The % method works by inserting conversion specifiers into a string, each of which will be substituted by a proceeding variable or object. Let’s look at the details of these specifiers, then we’ll go over some examples.

Specifiers have the following format of required and optional parameters which must be inserted in the this order:

  1. The character %
  2. (Optional) Mapping key contained within parentheses: (key)
  3. (Optional) Conversion flags (see below)
  4. (Optional) Minimum field width, or how much character space must be saved for the input variable
  5. (Optional) Precision, or how many decimals are included in floating point numbers
  6. Conversion Type (presented in table below)

After a string containing these specifiers is ended, a % followed by either a tuple or dictionary is used to indicate the objects to be inserted.

The following is a table of conversion types that can be used:

Python Conversion Types
Symbol Output Format Note
"s" String Will convert non-string types into strings (e.g. floats and integers)
"d" Signed (+/-) Integer Decimal "i" can also be used
"f" Floating Point Decimal "F" can also be used
"e" Floating Point in Scientific Notation (e.g. 1.2e10) The symbol "E" outputs a capital "E" in output (e.g. 1.2E10)
"g" Floating Point with Variable Scientific Notation Will output a regular floating point, with scientific notation if exponent is less than -4. "G" will output a capital "E" in exponents
"%" % Symbol Used as an escape character for literally inserting a % into a string.

There are additional conversion types available for output in hexadecimal and octal, but those are less commonly used.

The following is a set of conversion flags for specifying additional operations within the specifier:

Python Conversion Flags
Symbol Operation Note
"0" Zero Padding for Numeric Values If a numeric character is less that the specified output width, "0"s will be used as padding
"-" Left Align Numbers are left-aligned. Overrides "0" padding above
" " (Space) Leading Decimal Space Leave a blank before positive numbers to align with negative numbers starting with a "-"
"+" Force Proceeding Sign Character (+/-) Will require a sign for numeric characters, regardless of negative or positive

Okay, I know we just threw a lot of information out there. Let’s take a look at an example to help clear things up. Suppose we wanted to insert a number into a string:

n = 42
s = "The secret number is %d" % n
print(s)
> The secret number is 42

Let break down the code from above. Inside of a string, we inserted the specifier %d.
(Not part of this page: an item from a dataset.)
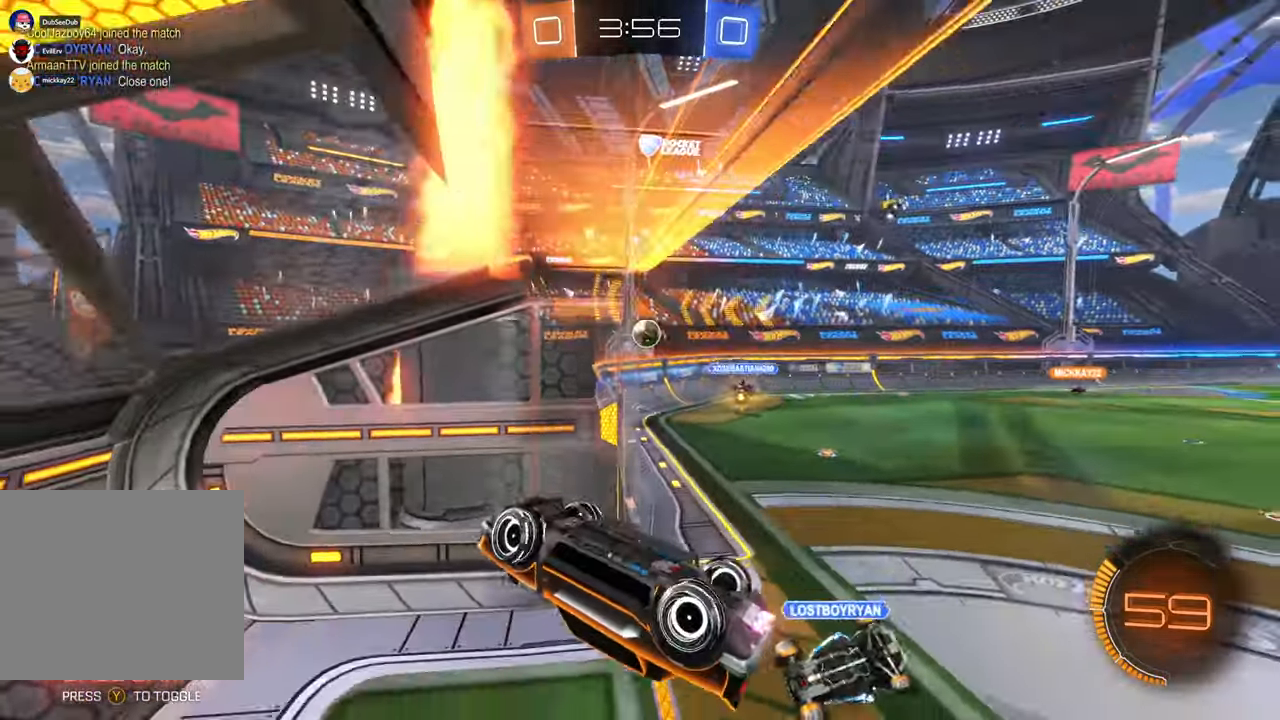
{"dt_ms": 1000, "buttons": [], "left_stick": "right", "right_stick": "center", "events": [[300, "left_stick", "right"]]}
The specifier started with the required %, had no optional modifiers, and ended with the required conversion type d for a decimal output format. The string was followed by another %, indicating that we wish to format the string with variables, followed by a length 1 tuple of the variable we wanted to insert.

We can also use more advanced conversion types on the above example:

n = 42
m = -22
s = "The secret number is %(is)d, not %(isnot)d" % {"is": n, "isnot": m}  # Use a dictionary as input
print(s)
> The secret number is 42, not -22
s = "The secret number is %d, not %d" % (n, m)  # Use a tuple as input
print(s)
> The secret number is 42, not -22
s = "The secret number is %+d, not %+d" % (n, m)  # Force use of signs
print(s)
> The secret number is +42, not -22

n = 42.2222222222222
m = -22.0
s = "The secret number is %07.2f, not %07.2f" % (n, m)  # Pad with 0's, force length of 7, with 2 decimals of precision for floating point
print(s)
> The secret number is 0042.22, not -022.00
s = "The secret number is %.2e, not %.2E" % (n, m)  # Use 2 decimals of precision, in two types of scientific notation
print(s)
> The secret number is 4.22e+01, not -2.20E+01

Formatting Python strings can be complicated. The best way to get comfortable with all the syntax is to experiment. Create short Python program like the ones above and tinker with the % strings using the tables above.


format Method

The format method uses a method associated with strings rather than an exterior statement like the older % method, if that makes any sense.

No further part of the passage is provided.